## Begin Excerpted data
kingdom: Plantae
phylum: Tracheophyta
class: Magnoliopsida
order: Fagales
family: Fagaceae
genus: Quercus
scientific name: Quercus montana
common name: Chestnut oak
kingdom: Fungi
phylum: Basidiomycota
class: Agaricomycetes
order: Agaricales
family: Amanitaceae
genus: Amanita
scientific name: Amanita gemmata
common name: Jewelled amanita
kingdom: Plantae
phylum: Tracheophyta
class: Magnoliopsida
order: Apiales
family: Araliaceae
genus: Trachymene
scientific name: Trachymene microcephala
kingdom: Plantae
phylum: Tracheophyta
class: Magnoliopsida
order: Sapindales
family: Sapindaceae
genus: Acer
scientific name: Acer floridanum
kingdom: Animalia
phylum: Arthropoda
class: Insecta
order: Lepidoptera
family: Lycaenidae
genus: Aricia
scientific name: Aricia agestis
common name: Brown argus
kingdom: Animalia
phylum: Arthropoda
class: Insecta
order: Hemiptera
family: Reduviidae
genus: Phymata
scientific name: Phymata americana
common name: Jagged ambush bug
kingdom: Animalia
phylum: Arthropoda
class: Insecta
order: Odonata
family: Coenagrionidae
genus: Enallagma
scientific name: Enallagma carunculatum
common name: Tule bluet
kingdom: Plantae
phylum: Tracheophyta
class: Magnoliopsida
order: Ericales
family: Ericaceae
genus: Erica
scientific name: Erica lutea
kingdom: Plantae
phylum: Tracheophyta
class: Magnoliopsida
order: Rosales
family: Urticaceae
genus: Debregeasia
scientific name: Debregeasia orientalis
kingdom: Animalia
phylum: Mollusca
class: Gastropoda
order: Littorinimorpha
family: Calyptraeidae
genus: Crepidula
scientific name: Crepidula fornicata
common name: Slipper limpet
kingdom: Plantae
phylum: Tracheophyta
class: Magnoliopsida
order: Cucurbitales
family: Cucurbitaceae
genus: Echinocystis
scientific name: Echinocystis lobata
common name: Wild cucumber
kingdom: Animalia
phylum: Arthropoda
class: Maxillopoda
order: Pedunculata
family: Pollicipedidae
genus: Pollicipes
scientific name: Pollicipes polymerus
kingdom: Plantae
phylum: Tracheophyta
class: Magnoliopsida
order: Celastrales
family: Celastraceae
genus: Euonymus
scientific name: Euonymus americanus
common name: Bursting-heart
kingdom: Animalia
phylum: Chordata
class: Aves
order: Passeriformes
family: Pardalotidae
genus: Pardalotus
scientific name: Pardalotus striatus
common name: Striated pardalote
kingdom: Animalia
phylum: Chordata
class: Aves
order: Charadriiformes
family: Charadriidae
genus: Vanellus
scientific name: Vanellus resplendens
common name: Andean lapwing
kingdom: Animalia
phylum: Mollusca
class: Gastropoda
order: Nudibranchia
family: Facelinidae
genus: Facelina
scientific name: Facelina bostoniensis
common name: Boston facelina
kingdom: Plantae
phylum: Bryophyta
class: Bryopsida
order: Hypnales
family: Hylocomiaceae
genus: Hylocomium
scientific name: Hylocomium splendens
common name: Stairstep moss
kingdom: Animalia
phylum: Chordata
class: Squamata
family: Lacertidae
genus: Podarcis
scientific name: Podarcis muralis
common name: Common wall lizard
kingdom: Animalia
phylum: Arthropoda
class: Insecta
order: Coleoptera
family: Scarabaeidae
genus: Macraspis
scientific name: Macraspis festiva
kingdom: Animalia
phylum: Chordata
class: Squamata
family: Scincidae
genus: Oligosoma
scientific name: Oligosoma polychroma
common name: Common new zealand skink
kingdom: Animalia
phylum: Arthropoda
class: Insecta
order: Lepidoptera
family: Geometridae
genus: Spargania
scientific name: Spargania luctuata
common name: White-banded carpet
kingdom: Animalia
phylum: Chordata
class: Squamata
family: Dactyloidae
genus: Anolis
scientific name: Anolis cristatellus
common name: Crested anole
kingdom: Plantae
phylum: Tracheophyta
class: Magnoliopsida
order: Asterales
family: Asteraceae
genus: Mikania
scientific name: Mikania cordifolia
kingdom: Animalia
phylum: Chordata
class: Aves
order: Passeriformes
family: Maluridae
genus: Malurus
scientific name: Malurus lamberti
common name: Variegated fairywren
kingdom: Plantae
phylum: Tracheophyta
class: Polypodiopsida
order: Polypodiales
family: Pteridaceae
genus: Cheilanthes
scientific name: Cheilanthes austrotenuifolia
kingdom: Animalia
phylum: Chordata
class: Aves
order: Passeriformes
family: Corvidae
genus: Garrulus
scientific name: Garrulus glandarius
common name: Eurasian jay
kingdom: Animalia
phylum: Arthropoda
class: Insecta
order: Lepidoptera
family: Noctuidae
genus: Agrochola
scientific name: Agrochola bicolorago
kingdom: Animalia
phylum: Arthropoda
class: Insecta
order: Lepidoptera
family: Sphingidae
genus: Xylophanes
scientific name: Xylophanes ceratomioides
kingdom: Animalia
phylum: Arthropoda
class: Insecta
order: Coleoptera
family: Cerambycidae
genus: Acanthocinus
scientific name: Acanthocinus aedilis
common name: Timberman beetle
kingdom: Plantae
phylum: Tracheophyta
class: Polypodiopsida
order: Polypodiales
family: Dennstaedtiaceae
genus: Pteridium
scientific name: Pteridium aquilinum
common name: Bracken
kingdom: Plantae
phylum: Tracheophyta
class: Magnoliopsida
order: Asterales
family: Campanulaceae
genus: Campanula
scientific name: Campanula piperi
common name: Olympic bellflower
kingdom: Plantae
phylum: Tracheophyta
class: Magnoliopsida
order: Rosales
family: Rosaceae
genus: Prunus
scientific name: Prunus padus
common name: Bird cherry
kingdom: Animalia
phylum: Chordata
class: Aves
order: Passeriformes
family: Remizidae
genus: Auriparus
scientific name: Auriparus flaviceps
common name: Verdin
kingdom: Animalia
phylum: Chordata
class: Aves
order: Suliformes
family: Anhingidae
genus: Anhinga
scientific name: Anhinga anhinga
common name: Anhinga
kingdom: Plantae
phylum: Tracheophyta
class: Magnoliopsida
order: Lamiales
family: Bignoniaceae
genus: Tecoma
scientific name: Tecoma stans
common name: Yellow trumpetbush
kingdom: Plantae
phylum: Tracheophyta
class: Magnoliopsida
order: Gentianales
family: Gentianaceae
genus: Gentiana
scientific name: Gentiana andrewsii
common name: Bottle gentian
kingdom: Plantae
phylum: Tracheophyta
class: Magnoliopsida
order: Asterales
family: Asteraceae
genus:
## End Excerpted data
| Task brief |
Reproduce every line of the records above without alteration.

| Result below |
kingdom: Plantae
phylum: Tracheophyta
class: Magnoliopsida
order: Fagales
family: Fagaceae
genus: Quercus
scientific name: Quercus montana
common name: Chestnut oak
kingdom: Fungi
phylum: Basidiomycota
class: Agaricomycetes
order: Agaricales
family: Amanitaceae
genus: Amanita
scientific name: Amanita gemmata
common name: Jewelled amanita
kingdom: Plantae
phylum: Tracheophyta
class: Magnoliopsida
order: Apiales
family: Araliaceae
genus: Trachymene
scientific name: Trachymene microcephala
kingdom: Plantae
phylum: Tracheophyta
class: Magnoliopsida
order: Sapindales
family: Sapindaceae
genus: Acer
scientific name: Acer floridanum
kingdom: Animalia
phylum: Arthropoda
class: Insecta
order: Lepidoptera
family: Lycaenidae
genus: Aricia
scientific name: Aricia agestis
common name: Brown argus
kingdom: Animalia
phylum: Arthropoda
class: Insecta
order: Hemiptera
family: Reduviidae
genus: Phymata
scientific name: Phymata americana
common name: Jagged ambush bug
kingdom: Animalia
phylum: Arthropoda
class: Insecta
order: Odonata
family: Coenagrionidae
genus: Enallagma
scientific name: Enallagma carunculatum
common name: Tule bluet
kingdom: Plantae
phylum: Tracheophyta
class: Magnoliopsida
order: Ericales
family: Ericaceae
genus: Erica
scientific name: Erica lutea
kingdom: Plantae
phylum: Tracheophyta
class: Magnoliopsida
order: Rosales
family: Urticaceae
genus: Debregeasia
scientific name: Debregeasia orientalis
kingdom: Animalia
phylum: Mollusca
class: Gastropoda
order: Littorinimorpha
family: Calyptraeidae
genus: Crepidula
scientific name: Crepidula fornicata
common name: Slipper limpet
kingdom: Plantae
phylum: Tracheophyta
class: Magnoliopsida
order: Cucurbitales
family: Cucurbitaceae
genus: Echinocystis
scientific name: Echinocystis lobata
common name: Wild cucumber
kingdom: Animalia
phylum: Arthropoda
class: Maxillopoda
order: Pedunculata
family: Pollicipedidae
genus: Pollicipes
scientific name: Pollicipes polymerus
kingdom: Plantae
phylum: Tracheophyta
class: Magnoliopsida
order: Celastrales
family: Celastraceae
genus: Euonymus
scientific name: Euonymus americanus
common name: Bursting-heart
kingdom: Animalia
phylum: Chordata
class: Aves
order: Passeriformes
family: Pardalotidae
genus: Pardalotus
scientific name: Pardalotus striatus
common name: Striated pardalote
kingdom: Animalia
phylum: Chordata
class: Aves
order: Charadriiformes
family: Charadriidae
genus: Vanellus
scientific name: Vanellus resplendens
common name: Andean lapwing
kingdom: Animalia
phylum: Mollusca
class: Gastropoda
order: Nudibranchia
family: Facelinidae
genus: Facelina
scientific name: Facelina bostoniensis
common name: Boston facelina
kingdom: Plantae
phylum: Bryophyta
class: Bryopsida
order: Hypnales
family: Hylocomiaceae
genus: Hylocomium
scientific name: Hylocomium splendens
common name: Stairstep moss
kingdom: Animalia
phylum: Chordata
class: Squamata
family: Lacertidae
genus: Podarcis
scientific name: Podarcis muralis
common name: Common wall lizard
kingdom: Animalia
phylum: Arthropoda
class: Insecta
order: Coleoptera
family: Scarabaeidae
genus: Macraspis
scientific name: Macraspis festiva
kingdom: Animalia
phylum: Chordata
class: Squamata
family: Scincidae
genus: Oligosoma
scientific name: Oligosoma polychroma
common name: Common new zealand skink
kingdom: Animalia
phylum: Arthropoda
class: Insecta
order: Lepidoptera
family: Geometridae
genus: Spargania
scientific name: Spargania luctuata
common name: White-banded carpet
kingdom: Animalia
phylum: Chordata
class: Squamata
family: Dactyloidae
genus: Anolis
scientific name: Anolis cristatellus
common name: Crested anole
kingdom: Plantae
phylum: Tracheophyta
class: Magnoliopsida
order: Asterales
family: Asteraceae
genus: Mikania
scientific name: Mikania cordifolia
kingdom: Animalia
phylum: Chordata
class: Aves
order: Passeriformes
family: Maluridae
genus: Malurus
scientific name: Malurus lamberti
common name: Variegated fairywren
kingdom: Plantae
phylum: Tracheophyta
class: Polypodiopsida
order: Polypodiales
family: Pteridaceae
genus: Cheilanthes
scientific name: Cheilanthes austrotenuifolia
kingdom: Animalia
phylum: Chordata
class: Aves
order: Passeriformes
family: Corvidae
genus: Garrulus
scientific name: Garrulus glandarius
common name: Eurasian jay
kingdom: Animalia
phylum: Arthropoda
class: Insecta
order: Lepidoptera
family: Noctuidae
genus: Agrochola
scientific name: Agrochola bicolorago
kingdom: Animalia
phylum: Arthropoda
class: Insecta
order: Lepidoptera
family: Sphingidae
genus: Xylophanes
scientific name: Xylophanes ceratomioides
kingdom: Animalia
phylum: Arthropoda
class: Insecta
order: Coleoptera
family: Cerambycidae
genus: Acanthocinus
scientific name: Acanthocinus aedilis
common name: Timberman beetle
kingdom: Plantae
phylum: Tracheophyta
class: Polypodiopsida
order: Polypodiales
family: Dennstaedtiaceae
genus: Pteridium
scientific name: Pteridium aquilinum
common name: Bracken
kingdom: Plantae
phylum: Tracheophyta
class: Magnoliopsida
order: Asterales
family: Campanulaceae
genus: Campanula
scientific name: Campanula piperi
common name: Olympic bellflower
kingdom: Plantae
phylum: Tracheophyta
class: Magnoliopsida
order: Rosales
family: Rosaceae
genus: Prunus
scientific name: Prunus padus
common name: Bird cherry
kingdom: Animalia
phylum: Chordata
class: Aves
order: Passeriformes
family: Remizidae
genus: Auriparus
scientific name: Auriparus flaviceps
common name: Verdin
kingdom: Animalia
phylum: Chordata
class: Aves
order: Suliformes
family: Anhingidae
genus: Anhinga
scientific name: Anhinga anhinga
common name: Anhinga
kingdom: Plantae
phylum: Tracheophyta
class: Magnoliopsida
order: Lamiales
family: Bignoniaceae
genus: Tecoma
scientific name: Tecoma stans
common name: Yellow trumpetbush
kingdom: Plantae
phylum: Tracheophyta
class: Magnoliopsida
order: Gentianales
family: Gentianaceae
genus: Gentiana
scientific name: Gentiana andrewsii
common name: Bottle gentian
kingdom: Plantae
phylum: Tracheophyta
class: Magnoliopsida
order: Asterales
family: Asteraceae
genus:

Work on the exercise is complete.